Many people who have relatives living abroad get the money they need without having to work so hard. As for me, I still remember how much my mother suffered when 500 CUC were spent on her granddaughter’s party, clothes and photo session.
Why did my mother feel this way? Because her granddaughter’s house, like ours, is practically falling down. There was no sink or fridge and many faucets were plugged up. However, when grandma speaks about her granddaughter in her fancy dress, you can see a twinkle in her dark eyes.
It doesn’t matter how ridiculous the situation is. Very few people notice that the ceremony – with the possible exception of the ballroom waltz that has been resurrected on the island – creates an image that is completely false. Better said, most people like the photos to be artificial, to “improve” the look of the teenager. This “improvement” is achieved through a uniform process. All fifteen-year-olds you see in these photos look alike, or, at least, project the same image: that they are aggressive, sexual beings, sure of their beauty.

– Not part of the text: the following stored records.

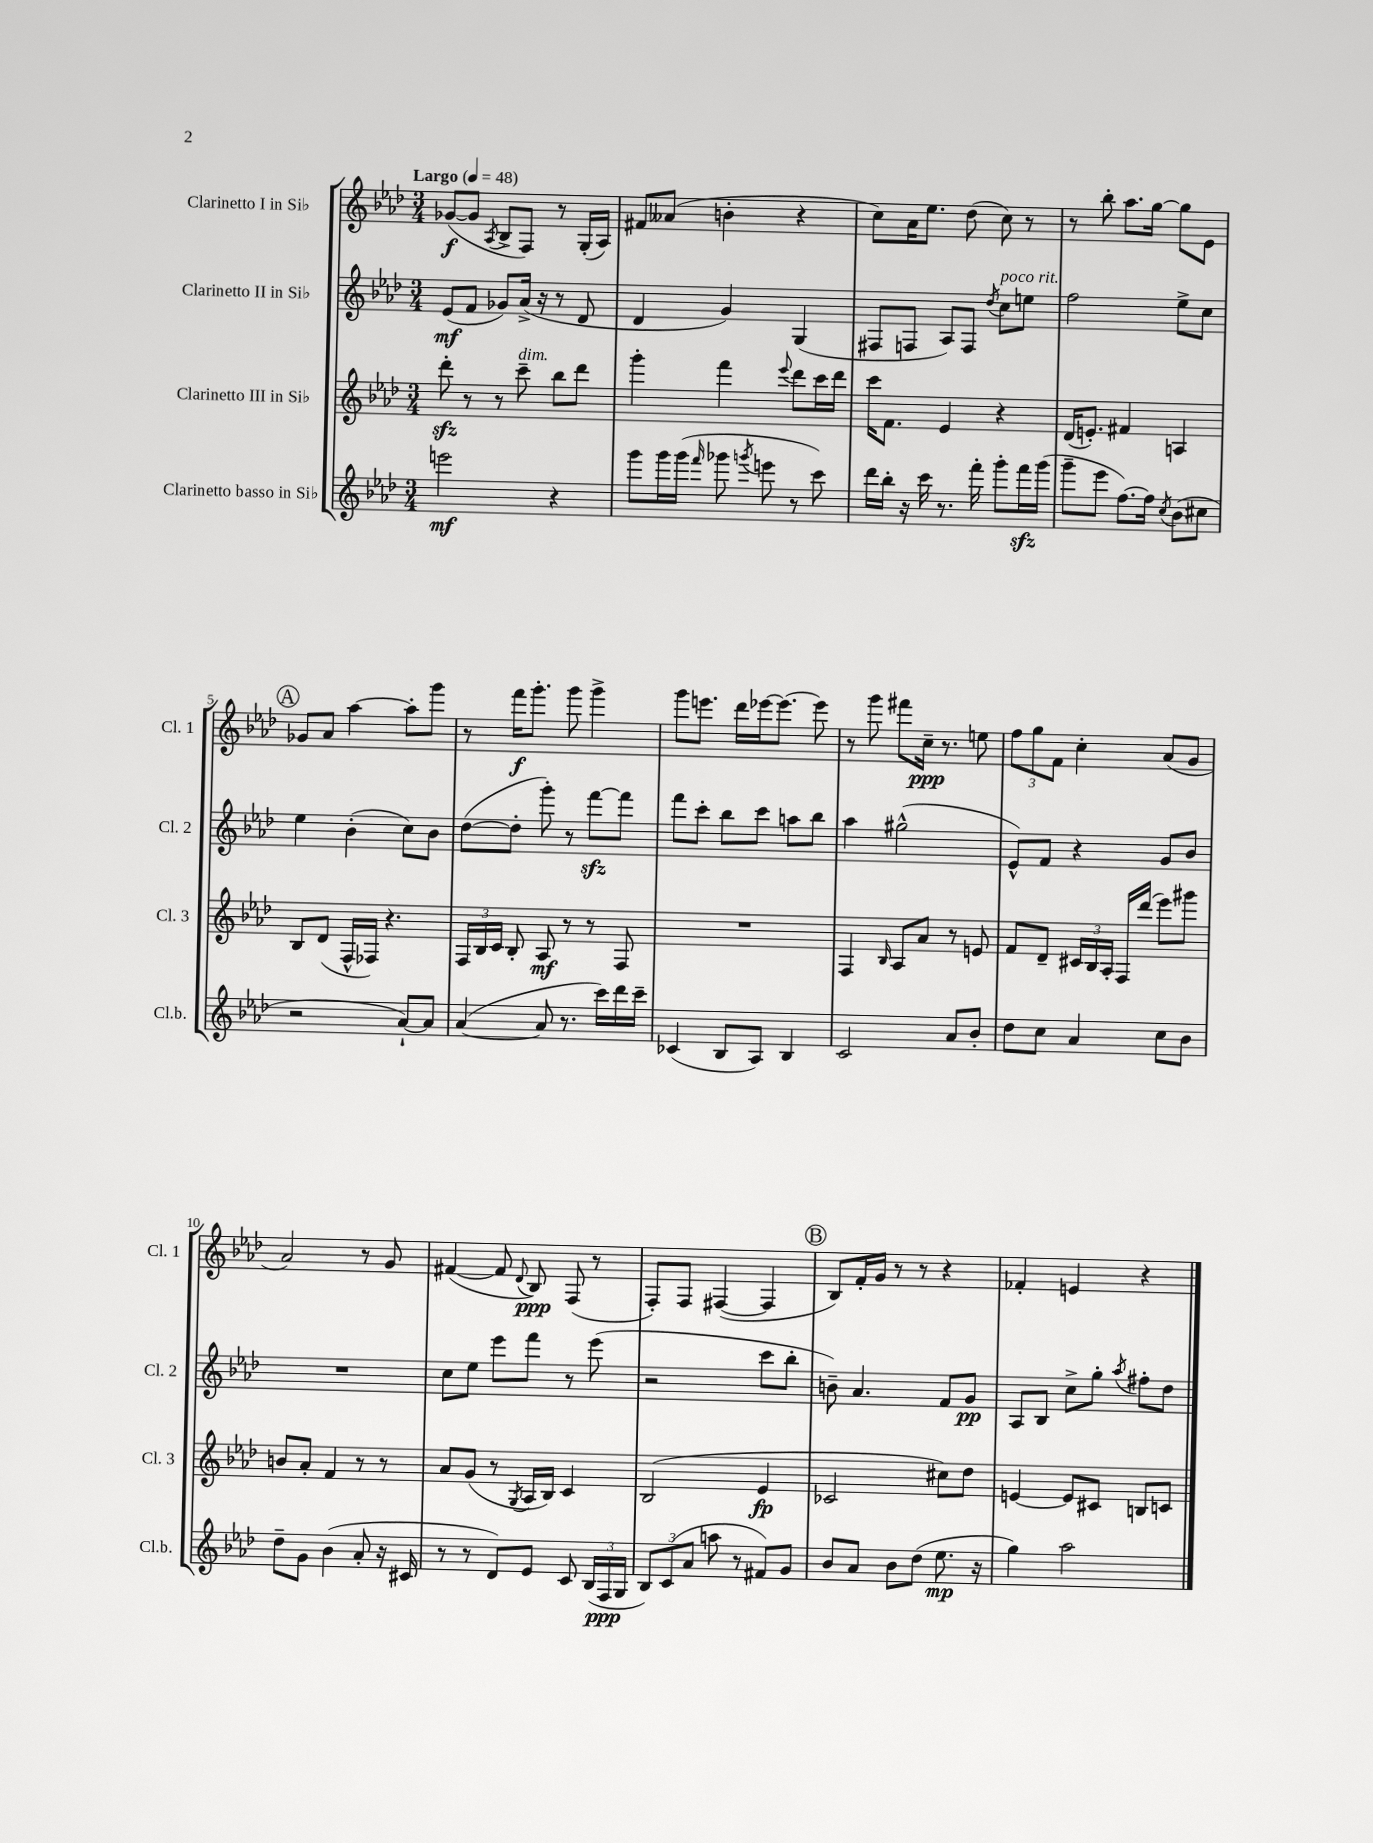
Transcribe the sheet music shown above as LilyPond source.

<<
\new StaffGroup <<
\new Staff = "s0" \with { instrumentName = "Clarinetto I in Sib" shortInstrumentName = "Cl. 1" } {
    \clef treble \key aes \major \numericTimeSignature \time 3/4 \tempo "Largo" 4 = 48
    \autoBeamOff ges'8[~\f( ges'8] \acciaccatura { aes8 } bes8[-> f8]) r8 g16[-.( aes16]) |
    fis'8[ aeses'8]( b'4-. r4 |
    c''8[) aes'16 ees''8.] des''8( c''8) r8 |
    r8 bes''8-. aes''8.[ g''16]~ g''8[ ees'8] |
    \mark \markup { \circle "A" } ges'8[ aes'8] aes''4~ aes''8[-. g'''8] |
    r8 f'''16[\f g'''8.]-. g'''8 g'''4-> |
    g'''8[ e'''8.] des'''16[ ees'''16~ ees'''8.]~ ees'''8 |
    r8 g'''8 fis'''8[ c''16]--\ppp r8. e''8 |
    \tuplet 3/2 { f''8[ g''8 f'8] } c''4-. aes'8[( g'8] |
    aes'2) r8 g'8 |
    fis'4~( fis'8 \appoggiatura { des'8 } bes8\ppp) f8( r8 |
    f8[-.) f8] fis4~( fis4 |
    \mark \markup { \circle "B" } bes8[) f'16-. g'16] r8 r8 r4 |
    fes'4-. e'4 r4 \bar "|." |
}
\new Staff = "s1" \with { instrumentName = "Clarinetto II in Sib" shortInstrumentName = "Cl. 2" } {
    \clef treble \key aes \major \numericTimeSignature \time 3/4
    \autoBeamOff ees'8[\mf( f'8] ges'8[) aes'16]->( r16 r8 des'8 |
    des'4 g'4) g4( |
    fis8[ f8] aes8[) f8] \acciaccatura { des''8 } c''8[^\markup { \italic "poco rit." } e''8] |
    f''2 ees''8[-> c''8] |
    \mark \markup { \circle "A" } ees''4 bes'4-.( c''8[) bes'8] |
    des''8[~( des''8]-. g'''8-.) r8 f'''8[~\sfz f'''8] |
    f'''8[ c'''8]-. bes''8[ c'''8] a''8[ bes''8] |
    aes''4 gis''2-^( |
    ees'8[-^) f'8] r4 g'8[ bes'8] |
    R2. |
    c''8[ ees''8] ees'''8[ f'''8] r8 ees'''8( |
    r2 c'''8[ bes''8]-. |
    \mark \markup { \circle "B" } b'8--) aes'4. f'8[ g'8]\pp |
    aes8[ bes8] c''8[-> g''8]-. \acciaccatura { aes''8 } fis''8[-. des''8] \bar "|." |
}
\new Staff = "s2" \with { instrumentName = "Clarinetto III in Sib" shortInstrumentName = "Cl. 3" } {
    \clef treble \key aes \major \numericTimeSignature \time 3/4
    \autoBeamOff des'''8-.\sfz r8 r8 c'''8--^\markup { \italic "dim." } bes''8[ des'''8] |
    g'''4-. f'''4 \appoggiatura { ees'''8 } des'''8[ c'''16 des'''16] |
    c'''16[ f'8.] ees'4 r4 |
    des'16[( e'8.]-.) fis'4 a4 |
    \mark \markup { \circle "A" } bes8[ des'8]( f16[-^ fes16]) r4. |
    \tuplet 3/2 { f16[ bes16 c'16] } bes8-. aes8\mf r8 r8 f8 |
    R2. |
    f4 \grace { bes16 } aes8[ aes'8] r8 e'8 |
    f'8[ des'8]-- \tuplet 3/2 { cis'16[ bes16 aes16]-. } f16[ des'''16]( ees'''8[) gis'''8] |
    b'8[ aes'8]-. f'4 r8 r8 |
    aes'8[ g'8]( r8 \acciaccatura { g8 } aes16[ bes16]) c'4 |
    bes2( ees'4\fp |
    \mark \markup { \circle "B" } ces'2 cis''8[) des''8] |
    e'4~ e'8[ cis'8] b8[ c'8] \bar "|." |
}
\new Staff = "s3" \with { instrumentName = "Clarinetto basso in Sib" shortInstrumentName = "Cl.b." } {
    \clef treble \key aes \major \numericTimeSignature \time 3/4
    \autoBeamOff e'''2\mf r4 |
    g'''8[ g'''16 g'''16]( \grace { f'''16 } ges'''8 \acciaccatura { g'''8 } e'''8 r8 c'''8) |
    des'''16[ bes''16]-. r16 c'''16 r8. f'''16-. g'''8[-. f'''16\sfz g'''16]( |
    g'''8[-- ees'''8] f''8.[~) f''16] \acciaccatura { c''8 } bes'8[( cis''8] |
    \mark \markup { \circle "A" } r2 aes'8[~-!) aes'8] |
    aes'4~( aes'8 r8. c'''16[) des'''16 c'''16]-- |
    ces'4( bes8[ aes8]) bes4 |
    c'2 aes'8[ bes'8]-. |
    des''8[ c''8] aes'4 c''8[ bes'8] |
    des''8[-- g'8] bes'4( aes'8-. r16 cis'16 |
    r8 r8 des'8[) ees'8] c'8 \tuplet 3/2 { bes16[( f16\ppp g16] } |
    \tuplet 3/2 { bes8[) c'8( aes'8] } a''8 r8 fis'8[) g'8] |
    \mark \markup { \circle "B" } bes'8[ aes'8] bes'8[ des''8]( ees''8.\mp r16 |
    g''4) aes''2 \bar "|." |
}
>>
>>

I don’t want fifteen-year-olds to become depressed over the fleetingness of youth and physical beauty, I don’t want to rain on anyone’s parade. I am only a little put off by the make-up that grown-ups (people who are aware of these facts) cover their faces with, and the look they choose for these girls, depriving them of the naivety and the surprise that becoming an adult can entail.
When I say “grown-ups”, I am referring to mothers, fathers, neighbors, photographers, make-up people, publicists and a long list of other people. When I speak of make-up, I am touching on only one aspect of this. I could speak about the clothes, the poses and other elements that make this a very complex phenomenon.
Just as we’re unable to determine which horse goes in front of the other in the merry-go-round, so are we unable to discern who establishes a trend and who adopts it. In the end, it is part of a single, circular process: trend-business-customer-trend.
Now, I hear teenage boys are celebrating their fifteenth birthdays with shoots at photo studios. Their photos are then inserted into the cover page of the famous magazine they choose – nothing is beyond Photoshop.
There, they will show off their designer clothes, expose their brawny arms and strike an aggressive pose, like men full of self-confidence eager to take on the world. Like the girls, they will reproduce the stereotypes of the prevailing trends. And so, some more eagerly than others, we will continue to get on that multi-colored merry-go-round.